Identification
Identification refers to the detection of warning signs or symptoms, and engagement with the person who may be experiencing an eating disorder, to support access to an initial response. In some instances, warning signs or symptoms may be self-identified, and the person may seek out an initial response themselves.
Early identification is crucial to early intervention and better treatment outcomes. Shorter duration of untreated illness is associated with better treatment outcomes for eating disorders (1), reducing the impact of the eating disorder on the person and their family/supports and community. Many people experiencing or at risk of an eating disorder are not identified early in the course of illness (or sub-threshold illness) (2, 3, 4). People frequently present to primary health care settings for other concerns (3, 5), but the eating disorder is not identified, and evidence-based treatment is not accessed or provided. A lack of awareness of different types of eating disorder presentations (such as binge-eating disorder and OSFED) impacts on identification (2) and this can be exacerbated by weight stigma and weight-centric approaches, resulting in eating disorders being missed or discounted.

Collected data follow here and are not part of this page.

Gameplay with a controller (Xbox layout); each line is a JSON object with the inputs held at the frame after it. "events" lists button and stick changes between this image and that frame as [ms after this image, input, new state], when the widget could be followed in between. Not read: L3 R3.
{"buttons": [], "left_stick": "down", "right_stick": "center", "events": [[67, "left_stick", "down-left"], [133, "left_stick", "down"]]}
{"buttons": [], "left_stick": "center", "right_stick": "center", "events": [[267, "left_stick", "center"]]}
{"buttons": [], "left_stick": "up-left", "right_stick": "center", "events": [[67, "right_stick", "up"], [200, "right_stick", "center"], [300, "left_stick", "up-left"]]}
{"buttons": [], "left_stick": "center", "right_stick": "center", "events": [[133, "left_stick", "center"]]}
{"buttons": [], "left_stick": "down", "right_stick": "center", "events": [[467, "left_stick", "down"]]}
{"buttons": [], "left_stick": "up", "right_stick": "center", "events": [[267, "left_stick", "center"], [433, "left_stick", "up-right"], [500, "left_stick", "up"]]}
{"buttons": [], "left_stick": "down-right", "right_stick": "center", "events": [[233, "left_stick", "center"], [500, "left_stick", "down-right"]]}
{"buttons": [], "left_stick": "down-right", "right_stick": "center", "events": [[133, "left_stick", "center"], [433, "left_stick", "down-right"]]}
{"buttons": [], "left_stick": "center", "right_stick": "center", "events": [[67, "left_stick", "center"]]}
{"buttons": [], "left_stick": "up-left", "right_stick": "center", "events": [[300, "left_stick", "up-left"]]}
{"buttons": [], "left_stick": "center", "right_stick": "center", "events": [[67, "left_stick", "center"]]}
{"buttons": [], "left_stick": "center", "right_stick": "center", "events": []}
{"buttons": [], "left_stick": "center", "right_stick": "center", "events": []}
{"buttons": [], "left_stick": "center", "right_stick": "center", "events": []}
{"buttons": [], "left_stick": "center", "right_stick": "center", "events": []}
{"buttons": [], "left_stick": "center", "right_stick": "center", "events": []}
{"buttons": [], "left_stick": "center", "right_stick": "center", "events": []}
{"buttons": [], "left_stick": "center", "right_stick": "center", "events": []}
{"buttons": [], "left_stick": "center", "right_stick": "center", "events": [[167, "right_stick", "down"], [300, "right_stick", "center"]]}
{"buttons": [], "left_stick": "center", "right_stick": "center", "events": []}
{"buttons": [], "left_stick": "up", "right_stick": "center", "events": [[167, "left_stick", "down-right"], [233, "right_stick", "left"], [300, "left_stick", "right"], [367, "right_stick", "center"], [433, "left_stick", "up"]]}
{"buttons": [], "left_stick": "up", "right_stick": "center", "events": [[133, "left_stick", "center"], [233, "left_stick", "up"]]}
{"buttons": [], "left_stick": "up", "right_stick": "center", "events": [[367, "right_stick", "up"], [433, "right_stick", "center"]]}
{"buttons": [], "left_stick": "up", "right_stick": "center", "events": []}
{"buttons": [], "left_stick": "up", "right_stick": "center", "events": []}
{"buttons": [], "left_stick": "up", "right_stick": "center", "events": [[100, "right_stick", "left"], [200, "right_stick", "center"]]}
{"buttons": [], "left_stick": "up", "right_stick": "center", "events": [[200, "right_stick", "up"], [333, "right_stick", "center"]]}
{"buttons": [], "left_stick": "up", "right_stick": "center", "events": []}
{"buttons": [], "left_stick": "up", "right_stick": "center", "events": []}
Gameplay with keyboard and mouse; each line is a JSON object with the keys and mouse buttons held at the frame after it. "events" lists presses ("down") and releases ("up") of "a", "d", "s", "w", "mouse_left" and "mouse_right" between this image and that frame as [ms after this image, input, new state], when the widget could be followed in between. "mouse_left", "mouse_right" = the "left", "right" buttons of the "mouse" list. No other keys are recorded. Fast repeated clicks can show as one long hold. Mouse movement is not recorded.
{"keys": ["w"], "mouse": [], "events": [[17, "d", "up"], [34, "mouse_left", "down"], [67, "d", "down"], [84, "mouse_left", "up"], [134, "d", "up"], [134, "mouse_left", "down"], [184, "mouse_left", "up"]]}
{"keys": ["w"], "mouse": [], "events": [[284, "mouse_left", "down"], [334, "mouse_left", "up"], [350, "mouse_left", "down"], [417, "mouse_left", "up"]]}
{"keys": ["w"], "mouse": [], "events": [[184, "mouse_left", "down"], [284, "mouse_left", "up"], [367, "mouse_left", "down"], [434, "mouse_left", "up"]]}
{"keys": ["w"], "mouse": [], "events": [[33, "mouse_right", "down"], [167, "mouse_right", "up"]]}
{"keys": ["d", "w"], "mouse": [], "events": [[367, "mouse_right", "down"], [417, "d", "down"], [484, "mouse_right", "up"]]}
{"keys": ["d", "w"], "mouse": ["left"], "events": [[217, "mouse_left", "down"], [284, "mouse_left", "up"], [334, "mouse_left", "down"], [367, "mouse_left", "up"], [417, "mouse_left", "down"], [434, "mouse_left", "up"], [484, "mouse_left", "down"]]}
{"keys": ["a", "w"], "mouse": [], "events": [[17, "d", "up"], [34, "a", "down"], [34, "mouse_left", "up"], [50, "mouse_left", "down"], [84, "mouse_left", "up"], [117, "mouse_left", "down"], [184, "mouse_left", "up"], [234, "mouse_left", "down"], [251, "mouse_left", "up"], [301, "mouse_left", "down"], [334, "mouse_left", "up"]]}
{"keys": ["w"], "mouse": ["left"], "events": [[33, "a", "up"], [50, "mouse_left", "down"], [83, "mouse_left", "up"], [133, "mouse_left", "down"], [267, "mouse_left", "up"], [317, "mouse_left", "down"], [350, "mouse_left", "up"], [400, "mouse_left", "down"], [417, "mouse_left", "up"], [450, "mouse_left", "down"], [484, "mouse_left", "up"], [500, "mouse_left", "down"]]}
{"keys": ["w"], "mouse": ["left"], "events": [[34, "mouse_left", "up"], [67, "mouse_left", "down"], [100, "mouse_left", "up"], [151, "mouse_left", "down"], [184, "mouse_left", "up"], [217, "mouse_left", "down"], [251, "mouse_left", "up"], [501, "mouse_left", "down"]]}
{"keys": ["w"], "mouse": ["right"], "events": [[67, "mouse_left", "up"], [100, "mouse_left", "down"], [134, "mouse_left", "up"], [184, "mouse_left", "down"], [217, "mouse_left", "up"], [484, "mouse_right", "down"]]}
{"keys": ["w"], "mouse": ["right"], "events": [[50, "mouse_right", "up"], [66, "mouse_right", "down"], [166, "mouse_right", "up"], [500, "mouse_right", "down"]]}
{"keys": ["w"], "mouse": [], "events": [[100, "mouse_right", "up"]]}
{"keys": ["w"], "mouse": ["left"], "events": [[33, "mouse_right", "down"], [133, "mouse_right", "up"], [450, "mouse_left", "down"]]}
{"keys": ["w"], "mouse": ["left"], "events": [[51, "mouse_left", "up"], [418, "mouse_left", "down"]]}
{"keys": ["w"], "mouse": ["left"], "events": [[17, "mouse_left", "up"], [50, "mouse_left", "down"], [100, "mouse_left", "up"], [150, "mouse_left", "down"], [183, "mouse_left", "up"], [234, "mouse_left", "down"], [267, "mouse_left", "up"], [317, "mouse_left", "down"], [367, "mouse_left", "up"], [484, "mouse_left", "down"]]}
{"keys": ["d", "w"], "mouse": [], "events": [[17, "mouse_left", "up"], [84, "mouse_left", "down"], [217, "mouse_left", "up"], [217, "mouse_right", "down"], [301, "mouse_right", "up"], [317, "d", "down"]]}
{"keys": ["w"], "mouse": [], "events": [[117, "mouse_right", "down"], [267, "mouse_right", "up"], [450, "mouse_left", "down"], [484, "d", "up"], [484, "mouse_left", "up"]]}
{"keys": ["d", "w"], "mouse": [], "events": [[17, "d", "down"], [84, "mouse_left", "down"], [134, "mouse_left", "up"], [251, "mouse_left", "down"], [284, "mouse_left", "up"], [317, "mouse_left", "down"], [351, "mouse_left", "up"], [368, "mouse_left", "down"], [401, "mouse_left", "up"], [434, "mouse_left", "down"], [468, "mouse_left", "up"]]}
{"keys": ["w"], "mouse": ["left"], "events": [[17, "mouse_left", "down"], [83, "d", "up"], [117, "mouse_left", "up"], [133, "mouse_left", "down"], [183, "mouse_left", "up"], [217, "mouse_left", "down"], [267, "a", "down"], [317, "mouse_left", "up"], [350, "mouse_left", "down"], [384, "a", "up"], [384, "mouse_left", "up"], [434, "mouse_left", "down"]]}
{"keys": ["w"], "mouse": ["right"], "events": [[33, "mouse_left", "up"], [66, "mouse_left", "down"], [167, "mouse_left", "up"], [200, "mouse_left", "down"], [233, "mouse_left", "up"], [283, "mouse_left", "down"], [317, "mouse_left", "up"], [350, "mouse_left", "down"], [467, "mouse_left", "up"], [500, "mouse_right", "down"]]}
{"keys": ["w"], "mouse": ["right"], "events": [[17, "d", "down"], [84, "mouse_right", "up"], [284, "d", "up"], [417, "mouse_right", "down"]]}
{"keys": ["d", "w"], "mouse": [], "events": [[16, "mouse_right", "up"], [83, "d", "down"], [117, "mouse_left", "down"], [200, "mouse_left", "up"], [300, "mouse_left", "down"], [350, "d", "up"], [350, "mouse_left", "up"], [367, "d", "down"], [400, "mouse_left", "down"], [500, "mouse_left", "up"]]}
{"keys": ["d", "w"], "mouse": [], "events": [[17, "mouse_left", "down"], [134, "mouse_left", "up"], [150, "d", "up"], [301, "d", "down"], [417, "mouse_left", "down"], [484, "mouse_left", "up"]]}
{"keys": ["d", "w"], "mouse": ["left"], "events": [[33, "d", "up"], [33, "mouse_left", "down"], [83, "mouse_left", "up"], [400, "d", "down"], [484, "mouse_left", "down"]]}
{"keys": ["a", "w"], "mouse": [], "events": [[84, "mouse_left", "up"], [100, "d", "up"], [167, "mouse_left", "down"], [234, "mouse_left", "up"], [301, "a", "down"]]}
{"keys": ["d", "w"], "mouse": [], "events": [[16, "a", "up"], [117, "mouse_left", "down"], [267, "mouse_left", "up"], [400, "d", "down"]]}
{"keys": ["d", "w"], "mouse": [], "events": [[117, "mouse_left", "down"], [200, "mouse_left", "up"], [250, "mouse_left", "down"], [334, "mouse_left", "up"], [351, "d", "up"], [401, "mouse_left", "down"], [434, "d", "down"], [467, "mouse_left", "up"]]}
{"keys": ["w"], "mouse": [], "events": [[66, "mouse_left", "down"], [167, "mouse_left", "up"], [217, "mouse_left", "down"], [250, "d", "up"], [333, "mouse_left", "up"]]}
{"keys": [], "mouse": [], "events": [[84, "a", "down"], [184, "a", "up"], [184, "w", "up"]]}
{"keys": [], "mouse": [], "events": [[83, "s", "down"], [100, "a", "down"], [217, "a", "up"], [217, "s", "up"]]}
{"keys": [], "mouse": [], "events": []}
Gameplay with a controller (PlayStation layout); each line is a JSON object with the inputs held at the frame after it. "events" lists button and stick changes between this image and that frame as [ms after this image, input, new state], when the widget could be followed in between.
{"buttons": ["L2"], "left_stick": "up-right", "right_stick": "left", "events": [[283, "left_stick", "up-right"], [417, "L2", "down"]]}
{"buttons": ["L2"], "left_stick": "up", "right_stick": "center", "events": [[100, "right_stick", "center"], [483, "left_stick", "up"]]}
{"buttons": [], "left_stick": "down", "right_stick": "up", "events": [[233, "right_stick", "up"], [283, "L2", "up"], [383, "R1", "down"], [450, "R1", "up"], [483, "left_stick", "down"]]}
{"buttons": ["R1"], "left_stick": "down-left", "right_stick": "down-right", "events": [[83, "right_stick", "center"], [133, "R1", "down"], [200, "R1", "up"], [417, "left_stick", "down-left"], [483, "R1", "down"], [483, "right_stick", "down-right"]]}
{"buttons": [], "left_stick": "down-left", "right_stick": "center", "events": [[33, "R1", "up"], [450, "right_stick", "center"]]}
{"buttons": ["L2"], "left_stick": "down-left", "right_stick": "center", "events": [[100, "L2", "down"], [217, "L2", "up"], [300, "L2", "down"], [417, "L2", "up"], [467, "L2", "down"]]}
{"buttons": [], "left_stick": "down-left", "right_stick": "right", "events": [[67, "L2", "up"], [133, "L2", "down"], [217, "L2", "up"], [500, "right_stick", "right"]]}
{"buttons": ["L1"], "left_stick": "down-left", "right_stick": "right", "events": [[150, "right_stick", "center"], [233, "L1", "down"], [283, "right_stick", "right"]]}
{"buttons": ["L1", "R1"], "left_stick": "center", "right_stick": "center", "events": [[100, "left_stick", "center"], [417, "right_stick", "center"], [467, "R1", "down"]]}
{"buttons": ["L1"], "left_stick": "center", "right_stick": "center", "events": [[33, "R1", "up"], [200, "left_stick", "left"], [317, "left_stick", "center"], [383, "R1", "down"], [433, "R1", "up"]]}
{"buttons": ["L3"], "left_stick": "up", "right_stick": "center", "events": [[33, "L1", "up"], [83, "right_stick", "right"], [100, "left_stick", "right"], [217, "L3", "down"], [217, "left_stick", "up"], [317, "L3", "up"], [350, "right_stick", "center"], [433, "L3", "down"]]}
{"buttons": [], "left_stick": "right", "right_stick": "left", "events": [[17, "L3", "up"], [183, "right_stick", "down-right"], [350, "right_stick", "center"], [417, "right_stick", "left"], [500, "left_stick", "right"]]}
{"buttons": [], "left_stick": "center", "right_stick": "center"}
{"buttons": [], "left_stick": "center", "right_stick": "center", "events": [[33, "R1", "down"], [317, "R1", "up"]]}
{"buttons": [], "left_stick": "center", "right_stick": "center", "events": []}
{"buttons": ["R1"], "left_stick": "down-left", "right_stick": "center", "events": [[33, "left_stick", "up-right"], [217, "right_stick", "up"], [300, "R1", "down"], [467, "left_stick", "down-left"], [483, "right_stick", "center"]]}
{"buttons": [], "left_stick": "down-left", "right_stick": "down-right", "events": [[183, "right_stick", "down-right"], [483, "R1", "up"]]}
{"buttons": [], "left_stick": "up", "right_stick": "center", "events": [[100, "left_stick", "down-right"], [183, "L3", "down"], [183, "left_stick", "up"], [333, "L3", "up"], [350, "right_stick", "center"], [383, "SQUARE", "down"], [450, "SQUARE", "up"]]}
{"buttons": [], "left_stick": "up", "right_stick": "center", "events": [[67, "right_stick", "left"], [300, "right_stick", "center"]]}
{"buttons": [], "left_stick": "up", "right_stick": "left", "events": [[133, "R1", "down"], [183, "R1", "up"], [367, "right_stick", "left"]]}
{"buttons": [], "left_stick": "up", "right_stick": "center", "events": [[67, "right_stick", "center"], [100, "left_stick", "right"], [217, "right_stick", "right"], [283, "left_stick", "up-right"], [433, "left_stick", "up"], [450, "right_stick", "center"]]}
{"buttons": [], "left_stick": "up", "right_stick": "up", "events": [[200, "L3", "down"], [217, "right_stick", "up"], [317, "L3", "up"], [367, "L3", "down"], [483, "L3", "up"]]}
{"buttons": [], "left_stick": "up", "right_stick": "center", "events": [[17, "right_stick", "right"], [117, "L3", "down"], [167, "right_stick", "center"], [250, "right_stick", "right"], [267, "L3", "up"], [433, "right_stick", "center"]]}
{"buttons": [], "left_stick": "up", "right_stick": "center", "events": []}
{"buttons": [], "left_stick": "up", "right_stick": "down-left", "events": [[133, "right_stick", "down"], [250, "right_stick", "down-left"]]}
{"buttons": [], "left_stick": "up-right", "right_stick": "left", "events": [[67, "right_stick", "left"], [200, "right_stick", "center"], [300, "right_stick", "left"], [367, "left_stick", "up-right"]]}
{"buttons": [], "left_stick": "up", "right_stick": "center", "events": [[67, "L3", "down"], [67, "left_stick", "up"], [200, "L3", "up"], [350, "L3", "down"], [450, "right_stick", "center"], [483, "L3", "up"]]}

Who has a role in Identification?
Community members and professionals with a role in identification include (but are not limited to) Individuals and families; community services; schools and education settings; sports, cultural, youth and other settings; lived experience organisations; helplines and digital tools; public and private health and mental health services including general practice, community health services, child and adolescent/youth and adult community mental health services, headspace, Head to Health, Aboriginal Community Controlled Health Services, emergency departments, eating disorder-specific services.
What do I need to know to be an Identifier?
To support the identification of eating disorders, it is helpful to know:
- What are eating disorders?
- The types of eating disorders
- Warning signs
- Risk factors
- High risk groups
- How to have a conversation with someone you are concerned about
Resources to support Identification
NEDC has compiled information on the five topics listed above to support all individuals to be able to identify eating disorders and support someone to access care. Resources are linked below and in the side boxes.
- What are eating disorders?
- Types of eating disorders including ARFID, anorexia nervosa, binge eating disorder, bulimia nervosa, and OSFED
- Warning signs, including physical, behavioural and psychological signs
- Risk factors, including biological, genetic, psyhcological, behavioural, and socio-cultural and high risk groups
- How to have a conversation with someone you are concerned about
Digital tools and resources can also support identification for people experiencing an eating disorder and families/supports.
References
1. Andrés-Pepiñá S, Plana MT, Flamarique I, Romero S, Borràs R, Julià L, et al. Long-term outcome and psychiatric comorbidity of adolescent-onset anorexia nervosa. Clin Child Psychol Psychiatry. 2020 Jan;25(1):33-44.
2. Hamilton A, Mitchison D, Basten C, Byrne S, Goldstein M, Hay P, et al. Understanding treatment delay: Perceived barriers preventing treatment-seeking for eating disorders. Aust N Z J Psychiatry. 2021 Jul 12;56(3):248-59.
3. Ivancic L, Maguire S, Miskovic-Wheatley J, Harrison C, Nassar N. Prevalence and management of people with eating disorders presenting to primary care: A national study. Aust N Z J Psychiatry. 2021 Nov;55(11):1089-100.
4. Striegel Weissman R, Rosselli F. Reducing the burden of suffering from eating disorders: Unmet treatment needs, cost of illness, and the quest for cost-effectiveness. Behav Res Ther. 2017 Jan;88:49-64.
5. Fursland A, Watson HJ. Eating disorders: A hidden phenomenon in outpatient mental health? Int J Eat Disord. 2014 May;47(4):422-5.